The two concepts are at different points on the retail continuum. Walmart should either re-position MS as a neighborhood mini-Walmart or push the concept further upscale in terms of “fresh market” image with no reference to the WM brand. Branding the concept “Marketside by Walmart” seems to say “upscale-value” which are hard to fit in the same space.

Edward Herrera
Edward Herrera
14 years ago

I think other retailers have tried this approach? Mervyns by Field’s? Wal-Mart stands for value and price, no matter what it is tied in with it. Good or bad, the Wal-Mart name has the greatest recognition in global history and continues to grow. Wal-Mart will be viewed as a convenience store with some fresh items. I think that may be the secret plan.

Jeff Hall
Jeff Hall
14 years ago

Relating Marketside closer to the Walmart brand makes good sense these days, especially given Walmart’s success in attracting higher-income consumers during this recession.

James Tenser
James Tenser
14 years ago

Launching Marketside without an explicit reference to Walmart allowed for a clearer early read on the public response to the format without the confound of pre-conceptions about the parent brand.

It’s also worth noting that the conversion from Wal-Mart to Walmart was taking place more or less simultaneously. This involved a slight repositioning of the parent brand. Maybe it was a good moment to leave Walmart out of the brand equation for the new banner, until the dust settled.
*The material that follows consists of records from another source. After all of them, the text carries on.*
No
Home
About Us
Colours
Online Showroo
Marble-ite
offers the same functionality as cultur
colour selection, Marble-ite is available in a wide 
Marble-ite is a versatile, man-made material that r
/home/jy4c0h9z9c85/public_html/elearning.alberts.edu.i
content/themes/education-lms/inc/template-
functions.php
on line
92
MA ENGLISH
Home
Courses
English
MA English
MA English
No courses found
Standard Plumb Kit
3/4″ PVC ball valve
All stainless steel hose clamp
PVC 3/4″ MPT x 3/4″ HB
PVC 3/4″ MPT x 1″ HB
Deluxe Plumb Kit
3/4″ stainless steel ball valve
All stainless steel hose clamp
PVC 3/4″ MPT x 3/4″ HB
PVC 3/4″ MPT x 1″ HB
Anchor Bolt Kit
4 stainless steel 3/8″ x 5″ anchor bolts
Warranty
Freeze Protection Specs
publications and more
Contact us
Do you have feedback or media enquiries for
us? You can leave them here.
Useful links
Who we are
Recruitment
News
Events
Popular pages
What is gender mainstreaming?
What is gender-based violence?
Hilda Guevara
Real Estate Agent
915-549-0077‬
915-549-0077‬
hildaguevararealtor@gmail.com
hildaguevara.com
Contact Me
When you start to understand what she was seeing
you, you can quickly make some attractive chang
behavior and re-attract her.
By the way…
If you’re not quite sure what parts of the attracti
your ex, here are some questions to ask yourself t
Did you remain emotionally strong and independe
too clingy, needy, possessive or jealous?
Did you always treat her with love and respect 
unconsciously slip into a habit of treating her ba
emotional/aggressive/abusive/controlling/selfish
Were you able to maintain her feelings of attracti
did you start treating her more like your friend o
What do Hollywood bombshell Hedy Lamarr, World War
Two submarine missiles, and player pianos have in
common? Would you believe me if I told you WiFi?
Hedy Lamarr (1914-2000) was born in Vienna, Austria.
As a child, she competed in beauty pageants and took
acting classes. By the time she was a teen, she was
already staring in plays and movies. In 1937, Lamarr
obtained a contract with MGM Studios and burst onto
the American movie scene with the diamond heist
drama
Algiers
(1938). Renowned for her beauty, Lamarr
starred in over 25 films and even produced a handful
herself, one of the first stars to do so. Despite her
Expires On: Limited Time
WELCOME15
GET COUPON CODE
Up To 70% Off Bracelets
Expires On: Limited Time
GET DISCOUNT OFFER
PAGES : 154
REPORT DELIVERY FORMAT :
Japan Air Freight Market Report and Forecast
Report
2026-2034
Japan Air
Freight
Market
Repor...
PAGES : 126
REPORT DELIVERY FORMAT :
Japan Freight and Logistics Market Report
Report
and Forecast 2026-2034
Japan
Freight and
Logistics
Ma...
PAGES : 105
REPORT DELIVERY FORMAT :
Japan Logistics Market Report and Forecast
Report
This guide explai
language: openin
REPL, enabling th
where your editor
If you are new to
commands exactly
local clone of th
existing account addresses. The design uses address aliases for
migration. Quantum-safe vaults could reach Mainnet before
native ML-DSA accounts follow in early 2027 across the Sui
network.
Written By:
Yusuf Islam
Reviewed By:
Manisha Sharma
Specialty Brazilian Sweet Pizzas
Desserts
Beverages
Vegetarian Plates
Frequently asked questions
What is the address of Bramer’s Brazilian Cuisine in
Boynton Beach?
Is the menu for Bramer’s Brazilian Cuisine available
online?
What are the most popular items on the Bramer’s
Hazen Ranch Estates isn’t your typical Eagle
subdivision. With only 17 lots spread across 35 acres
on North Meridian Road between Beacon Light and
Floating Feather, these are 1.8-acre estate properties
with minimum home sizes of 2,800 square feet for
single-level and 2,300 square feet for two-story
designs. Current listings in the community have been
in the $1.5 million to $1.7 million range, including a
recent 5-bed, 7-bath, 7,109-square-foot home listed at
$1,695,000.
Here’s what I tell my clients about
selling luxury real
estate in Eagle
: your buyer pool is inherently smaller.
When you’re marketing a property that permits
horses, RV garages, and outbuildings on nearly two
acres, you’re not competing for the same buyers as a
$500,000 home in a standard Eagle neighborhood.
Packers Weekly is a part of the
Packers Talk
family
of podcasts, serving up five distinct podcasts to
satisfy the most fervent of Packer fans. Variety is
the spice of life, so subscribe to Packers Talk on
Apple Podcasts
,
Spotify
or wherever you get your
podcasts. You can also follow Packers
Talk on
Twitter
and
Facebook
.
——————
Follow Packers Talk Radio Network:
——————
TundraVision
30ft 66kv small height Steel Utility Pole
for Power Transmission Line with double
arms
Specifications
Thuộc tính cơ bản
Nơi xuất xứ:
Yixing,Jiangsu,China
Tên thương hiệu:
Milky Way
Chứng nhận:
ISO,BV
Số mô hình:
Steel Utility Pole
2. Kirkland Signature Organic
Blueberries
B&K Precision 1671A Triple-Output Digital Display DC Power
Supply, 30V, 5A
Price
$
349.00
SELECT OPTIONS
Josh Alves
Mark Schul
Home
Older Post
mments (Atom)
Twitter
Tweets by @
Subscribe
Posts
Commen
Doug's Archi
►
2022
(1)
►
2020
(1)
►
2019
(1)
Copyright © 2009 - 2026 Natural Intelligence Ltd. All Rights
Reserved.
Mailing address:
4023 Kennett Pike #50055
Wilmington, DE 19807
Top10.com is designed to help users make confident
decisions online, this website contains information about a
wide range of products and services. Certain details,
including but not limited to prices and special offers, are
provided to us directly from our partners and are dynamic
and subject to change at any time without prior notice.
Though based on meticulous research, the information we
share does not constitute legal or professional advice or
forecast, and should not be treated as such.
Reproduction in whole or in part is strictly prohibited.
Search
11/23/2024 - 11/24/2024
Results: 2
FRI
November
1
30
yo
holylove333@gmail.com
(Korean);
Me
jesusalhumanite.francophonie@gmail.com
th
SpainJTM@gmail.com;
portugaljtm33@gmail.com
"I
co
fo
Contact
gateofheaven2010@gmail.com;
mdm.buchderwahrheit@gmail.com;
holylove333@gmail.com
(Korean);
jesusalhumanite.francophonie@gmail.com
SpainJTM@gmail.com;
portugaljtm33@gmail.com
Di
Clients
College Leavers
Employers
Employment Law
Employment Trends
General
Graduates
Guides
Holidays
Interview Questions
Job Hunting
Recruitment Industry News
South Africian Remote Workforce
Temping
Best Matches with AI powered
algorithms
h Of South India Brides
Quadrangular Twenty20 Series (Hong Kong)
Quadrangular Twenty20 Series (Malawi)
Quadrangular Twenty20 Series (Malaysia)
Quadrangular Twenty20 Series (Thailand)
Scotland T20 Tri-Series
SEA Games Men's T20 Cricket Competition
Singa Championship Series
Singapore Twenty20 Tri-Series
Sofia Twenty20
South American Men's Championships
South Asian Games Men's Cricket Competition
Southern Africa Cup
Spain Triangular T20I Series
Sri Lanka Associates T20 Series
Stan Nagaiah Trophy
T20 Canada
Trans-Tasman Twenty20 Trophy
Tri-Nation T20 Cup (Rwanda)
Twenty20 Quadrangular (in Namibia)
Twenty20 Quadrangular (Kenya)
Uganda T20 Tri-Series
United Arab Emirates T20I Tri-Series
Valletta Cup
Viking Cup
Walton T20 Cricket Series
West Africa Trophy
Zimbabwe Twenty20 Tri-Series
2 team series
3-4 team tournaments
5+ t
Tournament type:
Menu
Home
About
Invoking “by Walmart” now may be a signal that the parent company is satisfied that its national brand is advancing along the desired arc in the mind of American shoppers. It may permit a unified program for store brands that minimizes confusion. It may also mean that Bentonville has big rollout plans for the Marketside banner, and this change is an element of readiness.

Warren Thayer
Warren Thayer
14 years ago

No brainer. No idea why they waited, although Jamie may have had it right with the delay perhaps being caused by confusion over Wal-Mart vs. Walmart. That name change, I still can’t figure out.

Brent Streit Streit
Brent Streit Streit
14 years ago

The Wal-Mart name was left out for good reason. It has no association with upscale. The third quarter will speak volumes as to whether many retail concepts will survive 2009. In other words, who has the money to spend on all of these retail concepts that are unnecessary?

Li McClelland
Li McClelland
14 years ago

This “tweak” just proves once again that the world can sometimes change dramatically in the time between a store’s concept phase, planning stage, and the build-out–and that savvy retailers must notice and react. Walmart developed Marketside in a booming economy and opened the first ones in a rapidly declining economy and into a devastated Arizonan real estate market. I don’t think Walmart’s target customer for Marketside has changed all that much, but the view of Walmart BY that target audience has morphed positively and dramatically during that time. Walmart is wise to take advantage of it!

Mike Daher
Mike Daher
14 years ago

I noticed that on the new Neighborhood Market being built in Pinnacle, the store signage reads: “Neighborhood Market” with “by Walmart” in blue below.